# Pics Of My First Grow



## CaseyJones (Apr 17, 2007)

Just wanted to share my pics of my very first grow. They have been in 12/12 for about 30 days now. I started these ladies from seeds from a bag of good smoke I picked up from a friend. Any feed back you all have would be great. Thanks and enjoy!


----------



## BSki8950 (Apr 17, 2007)

what type of lights are u using for flowering ???? they look like fluro's but im not sure


----------



## CaseyJones (Apr 17, 2007)

Yes they are flouros. I have four 4' shop light for a total of 8 tubes. I am only pushing a little over 17,000 lumens in a 2' W X 6'L X 6'T closet. Yes I know I am under powered in light but at this time I can not afford an HID light system plus what I would need for ventilation, the room is just to small and will heat up like an oven with a HID light.


----------



## BSki8950 (Apr 17, 2007)

honeslty i think its working out well. i myself am using fluros but im using compacts. it gives me hope on flowering my AK-47 i have going. so those lights deff put out some good light on the red spectrum huh ?


----------



## CaseyJones (Apr 17, 2007)

BSki this site is very helpful and informative I did so much reading and research I started getting confused. Like I said I am under power in light and need another (12) 4' tubes just to be at the minium lumens for my space. But for now I am happy with what I have. Keep in touch for the updates and I will let you know how its going.
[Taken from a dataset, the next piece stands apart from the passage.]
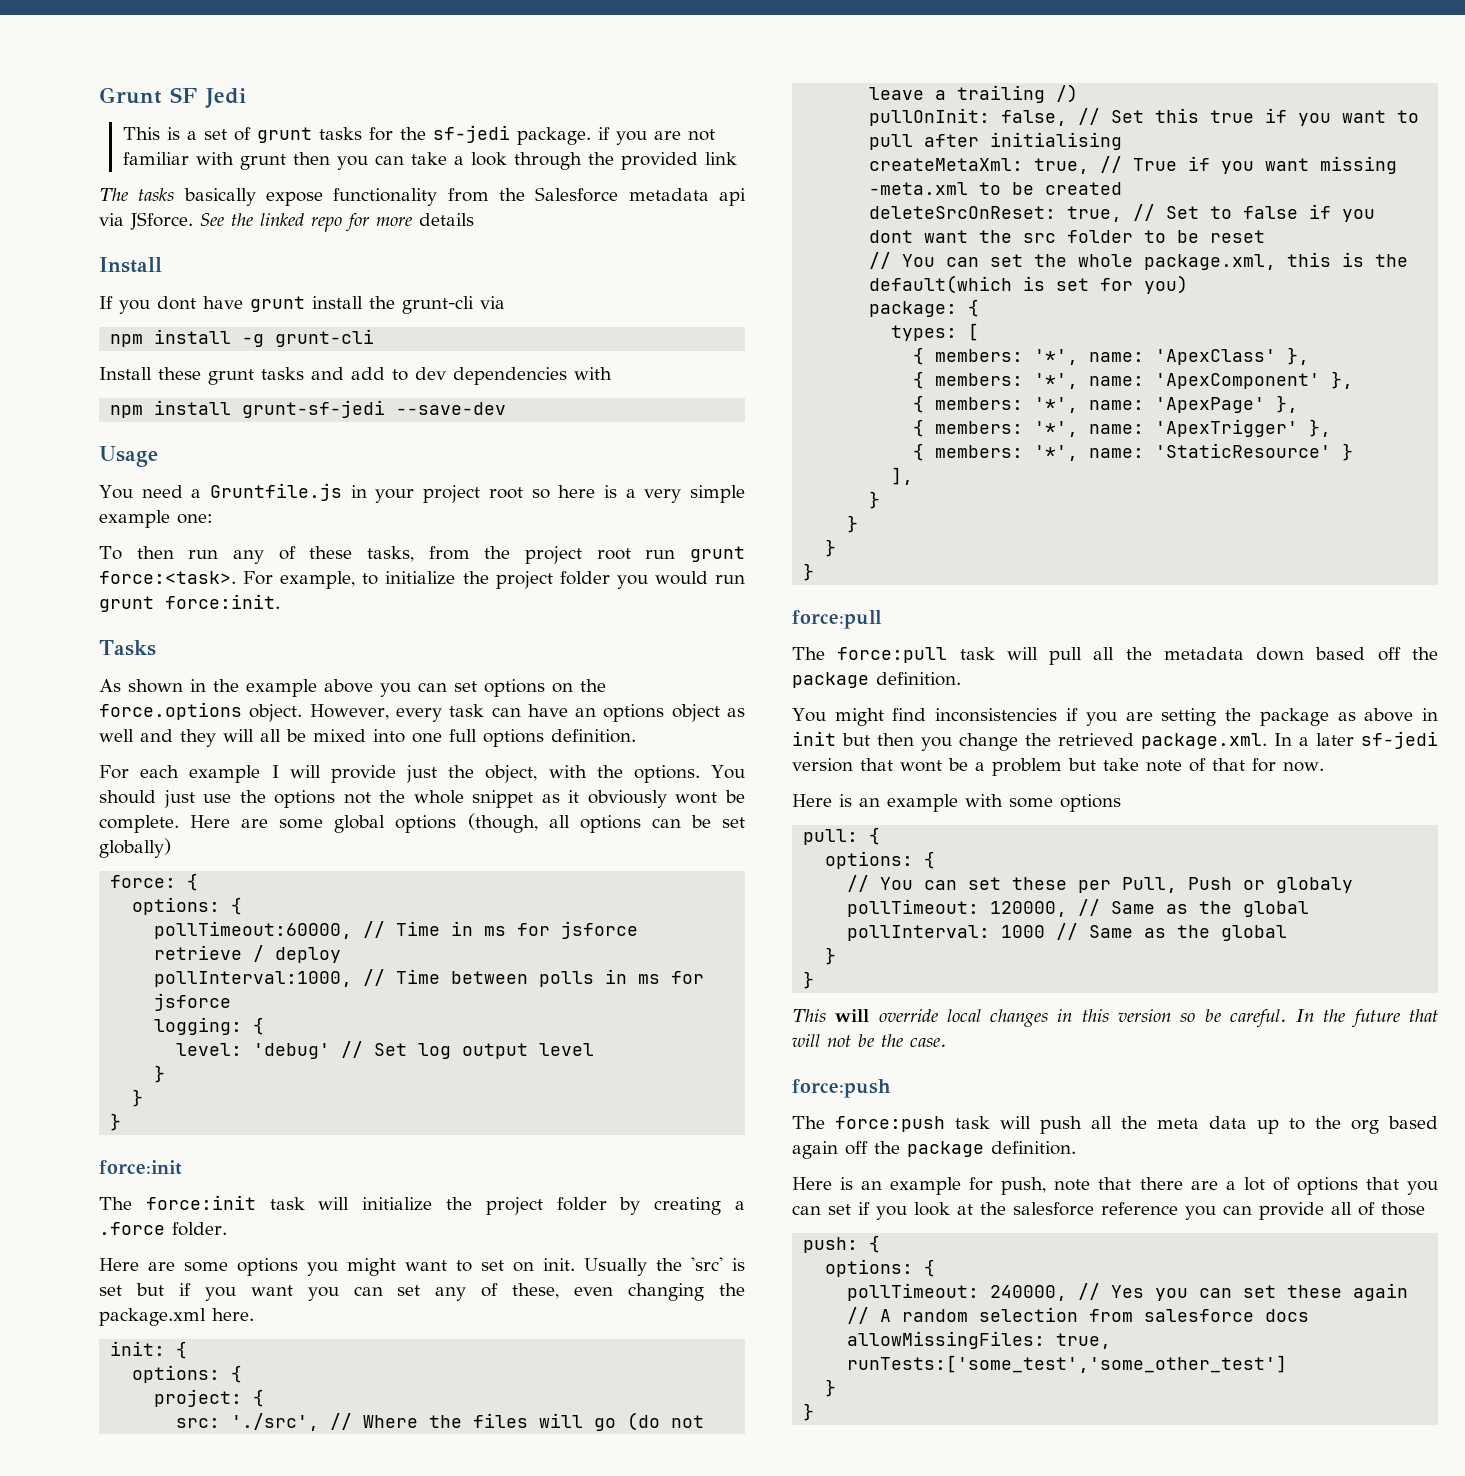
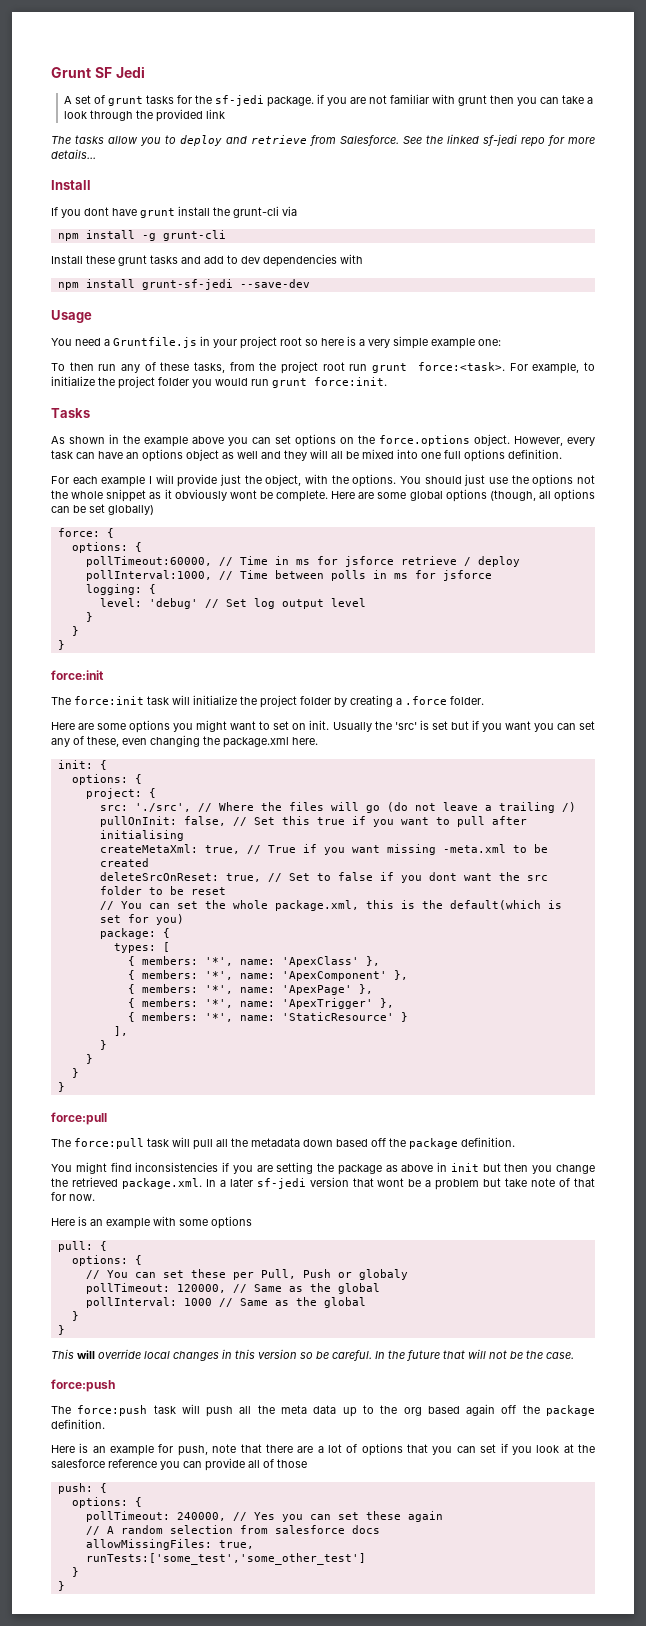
[122,127,197,140] This is a -> [63,96,72,104] A
[183,187,746,206] [99,212,193,230] basically expose functionality from the Salesforce metadata api via JSforce. -> [108,135,399,146] allow you to deploy and retrieve from Salesforce.
(304, 219) none -> [483,134,517,146] sf-jedi
[419,213,474,226] details -> [51,149,96,159] details...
Peace


----------



## BSki8950 (Apr 17, 2007)

u are right casey .. this site is great ... yea i will keep and touch .. im very interested in ur grow


----------



## CaseyJones (Apr 18, 2007)

well if you need any information I will help you out the best I can. Just send me an email or a PM. Peace!


----------



## BSki8950 (Apr 18, 2007)

hey will do .. thanks


----------



## rollingstoned77 (Apr 18, 2007)

I'm doing an all fluro grow myself . very early vegge stage . its nice to see some bud from fluro . Just wondering did yours stretch during vegge ? YOU SHOULD START A GROW JOURNAL !! Everything looks good man and i hope all goes well for ya . keep on keepin on !! 



PEACE


----------



## bombbudpuffa (Apr 18, 2007)

Those are beautiful!!! Pics look familiar though, did you post them anywhere else on here? Good job either way.


----------



## CaseyJones (Apr 19, 2007)

rollingstoned, thanks for your feed back. I did get a little streching and I did start a journal but its not on line, I figured that since its my fist grow I knew I would make mistakes and didnt want to make the same mistakes on my second grow. They started off on the ruff side, and am suprised the way they are turning out. The key is with the flouros keep them close to the lights, I usually keep the light 1 to 2 inches away from the top of the plants. Bombbud, no I havent posted the pics any place else on this site, thanks for your feed back also, so far I am happy with the turn out I have so far and I got the seeds from some decent bud I picked up from a friend. I started 20 plants, kept six of the best looking ones and out of those six two were Hermies pulled them up and tossed them.


----------